> [Exercise brief]:
Duplicate the rows below word for word, starting with the first line and going on through the line that contains "At which label". Stop at that line.

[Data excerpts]
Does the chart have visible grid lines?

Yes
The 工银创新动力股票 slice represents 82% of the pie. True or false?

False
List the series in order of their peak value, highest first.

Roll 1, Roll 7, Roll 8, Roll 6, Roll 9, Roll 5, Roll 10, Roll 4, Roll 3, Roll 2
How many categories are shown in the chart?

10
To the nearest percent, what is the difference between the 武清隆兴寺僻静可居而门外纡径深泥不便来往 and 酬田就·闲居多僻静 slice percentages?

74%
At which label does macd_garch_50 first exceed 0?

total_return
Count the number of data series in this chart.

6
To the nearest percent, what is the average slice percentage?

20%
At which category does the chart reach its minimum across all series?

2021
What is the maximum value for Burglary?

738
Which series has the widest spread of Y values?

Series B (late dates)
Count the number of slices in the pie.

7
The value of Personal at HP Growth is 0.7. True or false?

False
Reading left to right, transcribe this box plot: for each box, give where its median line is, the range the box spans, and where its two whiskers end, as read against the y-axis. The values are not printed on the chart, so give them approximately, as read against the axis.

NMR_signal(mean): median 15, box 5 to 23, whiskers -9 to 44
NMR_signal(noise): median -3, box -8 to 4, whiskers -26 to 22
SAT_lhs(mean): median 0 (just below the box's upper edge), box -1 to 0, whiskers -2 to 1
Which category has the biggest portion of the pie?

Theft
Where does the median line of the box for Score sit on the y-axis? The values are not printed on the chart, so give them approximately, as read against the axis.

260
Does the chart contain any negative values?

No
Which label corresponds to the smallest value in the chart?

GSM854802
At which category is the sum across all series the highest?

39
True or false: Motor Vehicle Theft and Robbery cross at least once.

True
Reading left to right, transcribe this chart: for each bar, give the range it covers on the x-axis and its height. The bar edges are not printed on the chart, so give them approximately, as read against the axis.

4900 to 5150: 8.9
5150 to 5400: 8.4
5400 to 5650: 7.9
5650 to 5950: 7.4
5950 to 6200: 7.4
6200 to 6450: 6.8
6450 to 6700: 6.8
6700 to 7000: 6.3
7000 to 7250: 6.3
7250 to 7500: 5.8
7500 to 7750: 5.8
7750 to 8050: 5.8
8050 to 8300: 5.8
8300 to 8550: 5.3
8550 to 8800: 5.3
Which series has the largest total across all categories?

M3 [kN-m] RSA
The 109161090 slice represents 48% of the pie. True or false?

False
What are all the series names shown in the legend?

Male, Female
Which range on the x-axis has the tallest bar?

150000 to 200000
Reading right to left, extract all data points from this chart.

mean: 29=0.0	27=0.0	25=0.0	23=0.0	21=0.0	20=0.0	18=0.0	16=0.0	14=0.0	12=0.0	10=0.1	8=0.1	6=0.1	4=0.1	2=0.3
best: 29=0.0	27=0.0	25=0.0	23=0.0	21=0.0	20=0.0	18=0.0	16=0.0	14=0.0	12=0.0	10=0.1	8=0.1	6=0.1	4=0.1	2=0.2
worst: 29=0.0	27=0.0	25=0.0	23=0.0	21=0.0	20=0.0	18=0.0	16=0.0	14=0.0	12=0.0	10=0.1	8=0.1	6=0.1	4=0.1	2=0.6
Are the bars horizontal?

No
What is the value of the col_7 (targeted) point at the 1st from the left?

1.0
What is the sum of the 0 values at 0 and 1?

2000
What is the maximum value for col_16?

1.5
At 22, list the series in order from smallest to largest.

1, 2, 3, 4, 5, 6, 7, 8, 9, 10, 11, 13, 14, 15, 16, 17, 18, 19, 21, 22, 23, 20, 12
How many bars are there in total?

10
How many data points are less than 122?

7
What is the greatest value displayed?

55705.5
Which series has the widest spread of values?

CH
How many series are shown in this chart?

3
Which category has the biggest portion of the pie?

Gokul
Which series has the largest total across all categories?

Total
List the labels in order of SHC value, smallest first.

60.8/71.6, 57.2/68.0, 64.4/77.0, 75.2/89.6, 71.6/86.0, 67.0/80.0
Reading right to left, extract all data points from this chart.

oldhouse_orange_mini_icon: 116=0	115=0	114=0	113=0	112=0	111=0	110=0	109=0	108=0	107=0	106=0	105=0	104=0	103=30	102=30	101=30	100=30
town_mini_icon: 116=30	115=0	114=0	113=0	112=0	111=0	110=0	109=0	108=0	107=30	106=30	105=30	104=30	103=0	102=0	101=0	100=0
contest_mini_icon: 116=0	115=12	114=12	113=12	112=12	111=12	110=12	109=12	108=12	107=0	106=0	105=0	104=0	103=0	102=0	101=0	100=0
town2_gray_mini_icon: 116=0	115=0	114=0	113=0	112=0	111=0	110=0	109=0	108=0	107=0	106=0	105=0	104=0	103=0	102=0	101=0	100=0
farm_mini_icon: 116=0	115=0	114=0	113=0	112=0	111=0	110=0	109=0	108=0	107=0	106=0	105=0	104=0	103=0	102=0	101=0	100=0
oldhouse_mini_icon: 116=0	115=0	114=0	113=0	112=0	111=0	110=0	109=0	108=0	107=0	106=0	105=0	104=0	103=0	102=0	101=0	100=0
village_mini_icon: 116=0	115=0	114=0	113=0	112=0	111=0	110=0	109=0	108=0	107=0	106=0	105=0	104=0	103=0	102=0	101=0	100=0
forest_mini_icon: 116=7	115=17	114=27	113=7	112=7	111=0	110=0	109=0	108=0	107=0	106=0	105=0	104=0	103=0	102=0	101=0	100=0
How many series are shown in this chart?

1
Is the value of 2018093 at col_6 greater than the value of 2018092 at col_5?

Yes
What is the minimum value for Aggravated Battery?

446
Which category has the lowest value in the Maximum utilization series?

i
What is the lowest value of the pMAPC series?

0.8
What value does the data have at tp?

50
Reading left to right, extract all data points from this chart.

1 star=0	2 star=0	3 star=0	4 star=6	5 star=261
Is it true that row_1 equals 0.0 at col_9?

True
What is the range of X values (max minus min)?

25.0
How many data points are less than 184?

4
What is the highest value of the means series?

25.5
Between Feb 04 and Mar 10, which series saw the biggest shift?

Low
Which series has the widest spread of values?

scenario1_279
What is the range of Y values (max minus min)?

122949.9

> [Written response]:
Does the chart have visible grid lines?

Yes
The 工银创新动力股票 slice represents 82% of the pie. True or false?

False
List the series in order of their peak value, highest first.

Roll 1, Roll 7, Roll 8, Roll 6, Roll 9, Roll 5, Roll 10, Roll 4, Roll 3, Roll 2
How many categories are shown in the chart?

10
To the nearest percent, what is the difference between the 武清隆兴寺僻静可居而门外纡径深泥不便来往 and 酬田就·闲居多僻静 slice percentages?

74%
At which label does macd_garch_50 first exceed 0?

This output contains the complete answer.